In den letzten Jahren hat sich das Behandlungsparadigma bei Multipler Sklerose (MS) in Deutschland deutlich verändert. Das zeigt eine aktuelle Auswertung von Krankenkassendaten aus den Jahren 2017 bis 2022, die die medikamentöse Erstbehandlung bei neu diagnostizierten MS-Patienten untersucht hat. Während früher meist mit moderat wirksamen Basistherapien begonnen wurde – im Sinne eines Eskalationsmodells –, zeigt sich nun eine zunehmende Tendenz, direkt mit hochwirksamen krankheitsmodifizierenden Therapien (High-Efficacy Therapies, HET) zu starten.

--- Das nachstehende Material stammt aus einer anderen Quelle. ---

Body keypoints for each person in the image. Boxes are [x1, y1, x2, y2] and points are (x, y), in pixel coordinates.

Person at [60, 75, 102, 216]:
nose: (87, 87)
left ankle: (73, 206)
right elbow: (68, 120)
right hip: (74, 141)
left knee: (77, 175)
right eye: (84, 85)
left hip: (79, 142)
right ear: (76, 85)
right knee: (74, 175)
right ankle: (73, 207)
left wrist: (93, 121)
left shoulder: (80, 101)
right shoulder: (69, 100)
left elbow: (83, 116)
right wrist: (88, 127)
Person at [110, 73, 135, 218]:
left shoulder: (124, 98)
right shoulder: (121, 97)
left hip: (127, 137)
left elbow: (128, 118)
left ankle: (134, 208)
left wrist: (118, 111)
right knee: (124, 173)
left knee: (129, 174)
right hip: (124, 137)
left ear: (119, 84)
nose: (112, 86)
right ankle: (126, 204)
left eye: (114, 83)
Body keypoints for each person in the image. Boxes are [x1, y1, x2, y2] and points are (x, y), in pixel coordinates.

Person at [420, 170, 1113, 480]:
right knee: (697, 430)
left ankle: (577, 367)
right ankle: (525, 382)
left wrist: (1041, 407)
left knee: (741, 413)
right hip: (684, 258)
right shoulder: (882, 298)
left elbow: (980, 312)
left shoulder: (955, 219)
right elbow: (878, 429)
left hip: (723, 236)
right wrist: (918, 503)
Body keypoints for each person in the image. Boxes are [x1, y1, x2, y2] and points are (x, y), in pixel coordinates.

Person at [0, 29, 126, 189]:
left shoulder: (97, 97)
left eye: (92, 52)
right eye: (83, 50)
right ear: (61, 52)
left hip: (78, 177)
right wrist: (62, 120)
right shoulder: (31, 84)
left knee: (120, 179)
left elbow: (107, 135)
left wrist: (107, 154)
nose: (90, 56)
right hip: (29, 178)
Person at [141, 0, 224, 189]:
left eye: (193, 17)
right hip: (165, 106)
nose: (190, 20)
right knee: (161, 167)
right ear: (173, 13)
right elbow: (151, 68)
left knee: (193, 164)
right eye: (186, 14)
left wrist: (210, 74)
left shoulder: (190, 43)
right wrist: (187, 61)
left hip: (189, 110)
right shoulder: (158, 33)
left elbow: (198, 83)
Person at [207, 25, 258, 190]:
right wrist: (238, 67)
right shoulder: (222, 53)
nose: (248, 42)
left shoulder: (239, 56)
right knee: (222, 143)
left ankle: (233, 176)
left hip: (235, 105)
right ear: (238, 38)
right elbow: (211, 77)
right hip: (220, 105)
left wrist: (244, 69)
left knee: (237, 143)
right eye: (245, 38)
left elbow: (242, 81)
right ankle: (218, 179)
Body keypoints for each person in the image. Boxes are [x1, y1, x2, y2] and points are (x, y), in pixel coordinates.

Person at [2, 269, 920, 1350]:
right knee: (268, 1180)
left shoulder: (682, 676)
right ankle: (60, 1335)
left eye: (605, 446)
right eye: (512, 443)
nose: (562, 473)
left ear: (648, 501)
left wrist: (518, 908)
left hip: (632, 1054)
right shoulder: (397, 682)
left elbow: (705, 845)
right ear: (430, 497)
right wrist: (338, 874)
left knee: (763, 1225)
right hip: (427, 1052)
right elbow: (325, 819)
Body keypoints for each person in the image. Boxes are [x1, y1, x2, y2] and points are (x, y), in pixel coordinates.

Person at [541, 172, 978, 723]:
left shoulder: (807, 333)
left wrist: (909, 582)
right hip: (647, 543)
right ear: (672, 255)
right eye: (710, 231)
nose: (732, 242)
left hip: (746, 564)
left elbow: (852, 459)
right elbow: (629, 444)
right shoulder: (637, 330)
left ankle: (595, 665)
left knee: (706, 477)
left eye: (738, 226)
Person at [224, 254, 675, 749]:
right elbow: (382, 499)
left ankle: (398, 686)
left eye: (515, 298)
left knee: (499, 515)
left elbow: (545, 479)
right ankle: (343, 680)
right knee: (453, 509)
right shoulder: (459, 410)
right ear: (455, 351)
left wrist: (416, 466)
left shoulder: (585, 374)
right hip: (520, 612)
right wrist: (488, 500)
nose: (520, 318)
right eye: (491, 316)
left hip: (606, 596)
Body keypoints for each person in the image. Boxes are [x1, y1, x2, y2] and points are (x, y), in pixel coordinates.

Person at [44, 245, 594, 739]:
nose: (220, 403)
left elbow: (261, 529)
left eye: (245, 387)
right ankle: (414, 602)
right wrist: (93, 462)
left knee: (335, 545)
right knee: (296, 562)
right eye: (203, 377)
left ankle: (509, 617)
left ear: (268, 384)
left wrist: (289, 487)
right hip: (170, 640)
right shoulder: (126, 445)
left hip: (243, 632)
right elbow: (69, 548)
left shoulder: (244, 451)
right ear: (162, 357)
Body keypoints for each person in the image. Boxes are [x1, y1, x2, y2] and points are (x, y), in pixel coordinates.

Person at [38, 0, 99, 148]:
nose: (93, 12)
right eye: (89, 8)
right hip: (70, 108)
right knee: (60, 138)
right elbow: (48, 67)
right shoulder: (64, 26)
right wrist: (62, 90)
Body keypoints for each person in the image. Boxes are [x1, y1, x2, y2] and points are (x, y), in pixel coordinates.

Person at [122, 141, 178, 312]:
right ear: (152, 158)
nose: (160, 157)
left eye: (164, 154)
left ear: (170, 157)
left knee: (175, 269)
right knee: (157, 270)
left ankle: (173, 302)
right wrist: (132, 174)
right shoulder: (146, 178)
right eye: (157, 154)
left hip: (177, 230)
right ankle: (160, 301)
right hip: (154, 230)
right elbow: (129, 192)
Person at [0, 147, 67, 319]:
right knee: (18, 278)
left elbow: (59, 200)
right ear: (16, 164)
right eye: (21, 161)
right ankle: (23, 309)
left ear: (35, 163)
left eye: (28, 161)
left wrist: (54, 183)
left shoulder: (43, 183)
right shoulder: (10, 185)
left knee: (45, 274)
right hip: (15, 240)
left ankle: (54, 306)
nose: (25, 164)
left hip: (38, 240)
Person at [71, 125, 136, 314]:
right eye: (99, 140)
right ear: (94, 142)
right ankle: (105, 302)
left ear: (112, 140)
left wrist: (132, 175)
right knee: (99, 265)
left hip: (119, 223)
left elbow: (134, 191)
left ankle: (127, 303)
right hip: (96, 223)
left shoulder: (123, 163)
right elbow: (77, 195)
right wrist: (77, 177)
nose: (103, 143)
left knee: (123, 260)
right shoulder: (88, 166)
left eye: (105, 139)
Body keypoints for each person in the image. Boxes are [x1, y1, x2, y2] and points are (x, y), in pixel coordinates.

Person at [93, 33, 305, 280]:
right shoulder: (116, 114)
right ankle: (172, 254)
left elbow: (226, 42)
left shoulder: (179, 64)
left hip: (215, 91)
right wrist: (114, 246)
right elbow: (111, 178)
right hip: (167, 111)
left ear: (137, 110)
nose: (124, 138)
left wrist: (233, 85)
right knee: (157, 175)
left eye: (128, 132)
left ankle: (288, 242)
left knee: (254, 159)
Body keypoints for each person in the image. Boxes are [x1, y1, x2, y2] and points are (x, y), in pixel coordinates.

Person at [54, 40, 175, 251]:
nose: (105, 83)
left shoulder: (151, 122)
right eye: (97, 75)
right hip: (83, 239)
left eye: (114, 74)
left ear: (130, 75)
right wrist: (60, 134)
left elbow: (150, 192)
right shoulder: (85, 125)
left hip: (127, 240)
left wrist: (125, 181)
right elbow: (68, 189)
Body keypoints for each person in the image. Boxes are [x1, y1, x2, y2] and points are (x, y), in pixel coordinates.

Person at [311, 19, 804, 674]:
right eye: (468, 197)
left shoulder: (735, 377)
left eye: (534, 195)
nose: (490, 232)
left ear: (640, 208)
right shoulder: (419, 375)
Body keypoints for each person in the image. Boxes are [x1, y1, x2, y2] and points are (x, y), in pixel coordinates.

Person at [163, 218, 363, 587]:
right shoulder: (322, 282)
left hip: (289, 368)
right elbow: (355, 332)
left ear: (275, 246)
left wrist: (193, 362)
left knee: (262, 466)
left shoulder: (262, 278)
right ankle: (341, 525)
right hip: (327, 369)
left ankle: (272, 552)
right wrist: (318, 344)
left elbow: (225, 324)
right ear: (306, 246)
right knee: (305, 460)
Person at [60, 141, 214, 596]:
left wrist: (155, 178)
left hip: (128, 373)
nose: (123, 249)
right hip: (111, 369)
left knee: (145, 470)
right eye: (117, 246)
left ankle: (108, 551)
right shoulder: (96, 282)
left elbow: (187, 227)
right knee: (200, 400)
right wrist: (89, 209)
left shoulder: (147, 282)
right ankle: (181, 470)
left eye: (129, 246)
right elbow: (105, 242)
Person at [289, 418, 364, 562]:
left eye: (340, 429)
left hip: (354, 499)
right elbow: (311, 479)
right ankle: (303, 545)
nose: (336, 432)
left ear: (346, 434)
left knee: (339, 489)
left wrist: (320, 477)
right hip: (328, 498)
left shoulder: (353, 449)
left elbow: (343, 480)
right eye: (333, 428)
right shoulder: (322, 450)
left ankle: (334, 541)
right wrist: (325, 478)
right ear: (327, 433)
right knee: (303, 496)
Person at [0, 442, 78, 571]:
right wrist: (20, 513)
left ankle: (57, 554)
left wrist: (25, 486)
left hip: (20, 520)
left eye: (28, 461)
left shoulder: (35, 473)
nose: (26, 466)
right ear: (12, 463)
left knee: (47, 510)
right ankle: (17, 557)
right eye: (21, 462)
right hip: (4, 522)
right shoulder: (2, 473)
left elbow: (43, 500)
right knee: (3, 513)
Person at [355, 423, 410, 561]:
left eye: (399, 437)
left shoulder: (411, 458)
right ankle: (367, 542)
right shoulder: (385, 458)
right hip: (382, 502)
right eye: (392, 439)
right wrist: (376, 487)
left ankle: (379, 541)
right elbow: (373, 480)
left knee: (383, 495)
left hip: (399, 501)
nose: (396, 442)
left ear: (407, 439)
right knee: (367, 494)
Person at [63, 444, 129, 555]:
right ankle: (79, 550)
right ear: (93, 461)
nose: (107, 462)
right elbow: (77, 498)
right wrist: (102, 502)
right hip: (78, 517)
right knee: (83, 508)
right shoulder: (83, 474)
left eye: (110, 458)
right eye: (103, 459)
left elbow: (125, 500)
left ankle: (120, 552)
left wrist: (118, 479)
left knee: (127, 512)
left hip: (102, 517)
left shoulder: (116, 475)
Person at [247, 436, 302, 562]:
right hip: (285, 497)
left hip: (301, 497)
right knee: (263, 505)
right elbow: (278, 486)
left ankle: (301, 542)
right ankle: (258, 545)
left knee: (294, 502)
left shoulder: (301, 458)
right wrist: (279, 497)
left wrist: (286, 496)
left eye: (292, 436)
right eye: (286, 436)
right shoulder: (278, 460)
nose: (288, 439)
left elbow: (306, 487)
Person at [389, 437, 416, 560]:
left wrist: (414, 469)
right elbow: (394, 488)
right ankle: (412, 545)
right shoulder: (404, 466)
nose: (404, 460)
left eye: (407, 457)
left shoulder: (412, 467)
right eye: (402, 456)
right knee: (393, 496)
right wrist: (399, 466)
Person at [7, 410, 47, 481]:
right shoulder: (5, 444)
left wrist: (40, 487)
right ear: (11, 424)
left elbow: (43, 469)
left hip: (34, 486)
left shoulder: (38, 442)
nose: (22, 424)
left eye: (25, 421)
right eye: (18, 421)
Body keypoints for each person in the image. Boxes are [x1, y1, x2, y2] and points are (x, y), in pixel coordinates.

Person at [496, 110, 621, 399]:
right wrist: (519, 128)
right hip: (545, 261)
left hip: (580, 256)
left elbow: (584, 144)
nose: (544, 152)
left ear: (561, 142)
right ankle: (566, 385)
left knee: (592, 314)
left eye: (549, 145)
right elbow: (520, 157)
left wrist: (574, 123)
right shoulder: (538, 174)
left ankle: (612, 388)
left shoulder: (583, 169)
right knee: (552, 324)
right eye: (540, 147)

Die Studie analysierte die Versorgungsdaten von über 12.000 Patienten. Dabei wurde deutlich: Der Anteil derjenigen, die gleich zu Beginn mit einer hochwirksamen Therapie behandelt werden, ist in den letzten Jahren deutlich gestiegen. Besonders häufig wurde dieser Ansatz bei jüngeren Patienten und bei solchen mit hoher Krankheitsaktivität gewählt. Therapien wie Natalizumab, Anti-CD20-Antikörper und S1P-Modulatoren kommen in der Frühbehandlung inzwischen wesentlich häufiger zum Einsatz als noch vor wenigen Jahren.
Dieser Wandel spiegelt ein wachsendes Vertrauen in den sogenannten „Early High-Efficacy“-Ansatz wider. Ziel ist es, frühzeitig in den Krankheitsverlauf einzugreifen, um die entzündliche Aktivität effektiv zu kontrollieren und langfristige Schäden im zentralen Nervensystem zu vermeiden. Internationale Leitlinien und Fachgesellschaften diskutieren diesen Ansatz zunehmend als neue Standardstrategie bei aktiver MS.
Allerdings bleiben einige Fragen offen. Die Studie weist darauf hin, dass Langzeitdaten zur Sicherheit und Wirksamkeit hochwirksamer Therapien bei frühzeitiger Anwendung in der Breite bislang noch fehlen. Auch individuelle Faktoren wie Alter, Komorbiditäten, Familienplanung und Therapietreue spielen weiterhin eine entscheidende Rolle bei der Auswahl der geeigneten Behandlung.
Fazit:
Die Therapieeinleitung bei Multipler Sklerose befindet sich im Wandel. Hochwirksame Medikamente kommen immer häufiger bereits zu Beginn der Erkrankung zum Einsatz – mit dem Ziel, die Krankheitsprogression frühzeitig aufzuhalten. Ob sich dieser Strategiewechsel langfristig in besseren klinischen Verläufen niederschlägt, werden zukünftige Studien zeigen müssen.